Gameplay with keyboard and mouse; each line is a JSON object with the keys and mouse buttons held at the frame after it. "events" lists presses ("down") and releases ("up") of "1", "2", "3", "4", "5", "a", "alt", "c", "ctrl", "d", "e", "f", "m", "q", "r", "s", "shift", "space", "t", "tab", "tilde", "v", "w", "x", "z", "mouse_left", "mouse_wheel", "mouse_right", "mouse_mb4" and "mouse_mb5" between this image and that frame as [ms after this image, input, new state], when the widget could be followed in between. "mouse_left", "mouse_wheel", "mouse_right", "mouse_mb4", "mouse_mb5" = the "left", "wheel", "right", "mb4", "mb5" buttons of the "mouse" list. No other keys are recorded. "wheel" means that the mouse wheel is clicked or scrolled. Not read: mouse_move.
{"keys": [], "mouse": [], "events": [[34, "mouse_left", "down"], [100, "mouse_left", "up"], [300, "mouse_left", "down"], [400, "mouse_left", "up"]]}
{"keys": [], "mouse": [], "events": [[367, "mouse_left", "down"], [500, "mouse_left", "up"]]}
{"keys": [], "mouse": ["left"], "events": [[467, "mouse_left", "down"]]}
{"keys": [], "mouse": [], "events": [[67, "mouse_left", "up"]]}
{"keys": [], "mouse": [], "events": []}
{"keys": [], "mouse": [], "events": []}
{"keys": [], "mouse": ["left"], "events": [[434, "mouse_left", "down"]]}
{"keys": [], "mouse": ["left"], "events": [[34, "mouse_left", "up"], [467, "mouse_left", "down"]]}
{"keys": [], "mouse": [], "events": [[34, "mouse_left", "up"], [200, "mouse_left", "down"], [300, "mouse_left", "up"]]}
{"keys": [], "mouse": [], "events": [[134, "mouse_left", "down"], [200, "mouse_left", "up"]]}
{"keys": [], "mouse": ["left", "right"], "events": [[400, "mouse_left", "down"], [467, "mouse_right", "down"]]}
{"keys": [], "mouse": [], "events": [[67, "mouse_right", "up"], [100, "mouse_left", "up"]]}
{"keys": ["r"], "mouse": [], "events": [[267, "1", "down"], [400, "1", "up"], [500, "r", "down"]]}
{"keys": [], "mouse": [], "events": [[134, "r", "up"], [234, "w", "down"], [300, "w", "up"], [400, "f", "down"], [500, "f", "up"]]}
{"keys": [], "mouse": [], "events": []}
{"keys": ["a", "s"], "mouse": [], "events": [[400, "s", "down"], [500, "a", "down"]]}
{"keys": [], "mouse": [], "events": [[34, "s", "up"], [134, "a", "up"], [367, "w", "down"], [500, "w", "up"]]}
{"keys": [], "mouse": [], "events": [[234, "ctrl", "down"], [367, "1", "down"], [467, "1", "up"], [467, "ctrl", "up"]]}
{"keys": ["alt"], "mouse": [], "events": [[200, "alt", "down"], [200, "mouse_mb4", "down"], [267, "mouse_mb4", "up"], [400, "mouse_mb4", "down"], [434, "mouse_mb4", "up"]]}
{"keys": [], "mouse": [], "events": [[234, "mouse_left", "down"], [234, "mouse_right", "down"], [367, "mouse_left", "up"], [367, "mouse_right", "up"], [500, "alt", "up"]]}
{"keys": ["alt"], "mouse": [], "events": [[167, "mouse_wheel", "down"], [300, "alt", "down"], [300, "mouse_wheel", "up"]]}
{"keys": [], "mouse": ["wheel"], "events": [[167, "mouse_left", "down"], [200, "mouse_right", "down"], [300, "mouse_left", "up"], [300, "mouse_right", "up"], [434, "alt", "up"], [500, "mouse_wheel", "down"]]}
· · ·
Instructions for the task:
All of the material should be written out again exactly.

Answer to the problem:
Gameplay with keyboard and mouse; each line is a JSON object with the keys and mouse buttons held at the frame after it. "events" lists presses ("down") and releases ("up") of "1", "2", "3", "4", "5", "a", "alt", "c", "ctrl", "d", "e", "f", "m", "q", "r", "s", "shift", "space", "t", "tab", "tilde", "v", "w", "x", "z", "mouse_left", "mouse_wheel", "mouse_right", "mouse_mb4" and "mouse_mb5" between this image and that frame as [ms after this image, input, new state], when the widget could be followed in between. "mouse_left", "mouse_wheel", "mouse_right", "mouse_mb4", "mouse_mb5" = the "left", "wheel", "right", "mb4", "mb5" buttons of the "mouse" list. No other keys are recorded. "wheel" means that the mouse wheel is clicked or scrolled. Not read: mouse_move.
{"keys": [], "mouse": [], "events": [[34, "mouse_left", "down"], [100, "mouse_left", "up"], [300, "mouse_left", "down"], [400, "mouse_left", "up"]]}
{"keys": [], "mouse": [], "events": [[367, "mouse_left", "down"], [500, "mouse_left", "up"]]}
{"keys": [], "mouse": ["left"], "events": [[467, "mouse_left", "down"]]}
{"keys": [], "mouse": [], "events": [[67, "mouse_left", "up"]]}
{"keys": [], "mouse": [], "events": []}
{"keys": [], "mouse": [], "events": []}
{"keys": [], "mouse": ["left"], "events": [[434, "mouse_left", "down"]]}
{"keys": [], "mouse": ["left"], "events": [[34, "mouse_left", "up"], [467, "mouse_left", "down"]]}
{"keys": [], "mouse": [], "events": [[34, "mouse_left", "up"], [200, "mouse_left", "down"], [300, "mouse_left", "up"]]}
{"keys": [], "mouse": [], "events": [[134, "mouse_left", "down"], [200, "mouse_left", "up"]]}
{"keys": [], "mouse": ["left", "right"], "events": [[400, "mouse_left", "down"], [467, "mouse_right", "down"]]}
{"keys": [], "mouse": [], "events": [[67, "mouse_right", "up"], [100, "mouse_left", "up"]]}
{"keys": ["r"], "mouse": [], "events": [[267, "1", "down"], [400, "1", "up"], [500, "r", "down"]]}
{"keys": [], "mouse": [], "events": [[134, "r", "up"], [234, "w", "down"], [300, "w", "up"], [400, "f", "down"], [500, "f", "up"]]}
{"keys": [], "mouse": [], "events": []}
{"keys": ["a", "s"], "mouse": [], "events": [[400, "s", "down"], [500, "a", "down"]]}
{"keys": [], "mouse": [], "events": [[34, "s", "up"], [134, "a", "up"], [367, "w", "down"], [500, "w", "up"]]}
{"keys": [], "mouse": [], "events": [[234, "ctrl", "down"], [367, "1", "down"], [467, "1", "up"], [467, "ctrl", "up"]]}
{"keys": ["alt"], "mouse": [], "events": [[200, "alt", "down"], [200, "mouse_mb4", "down"], [267, "mouse_mb4", "up"], [400, "mouse_mb4", "down"], [434, "mouse_mb4", "up"]]}
{"keys": [], "mouse": [], "events": [[234, "mouse_left", "down"], [234, "mouse_right", "down"], [367, "mouse_left", "up"], [367, "mouse_right", "up"], [500, "alt", "up"]]}
{"keys": ["alt"], "mouse": [], "events": [[167, "mouse_wheel", "down"], [300, "alt", "down"], [300, "mouse_wheel", "up"]]}
{"keys": [], "mouse": ["wheel"], "events": [[167, "mouse_left", "down"], [200, "mouse_right", "down"], [300, "mouse_left", "up"], [300, "mouse_right", "up"], [434, "alt", "up"], [500, "mouse_wheel", "down"]]}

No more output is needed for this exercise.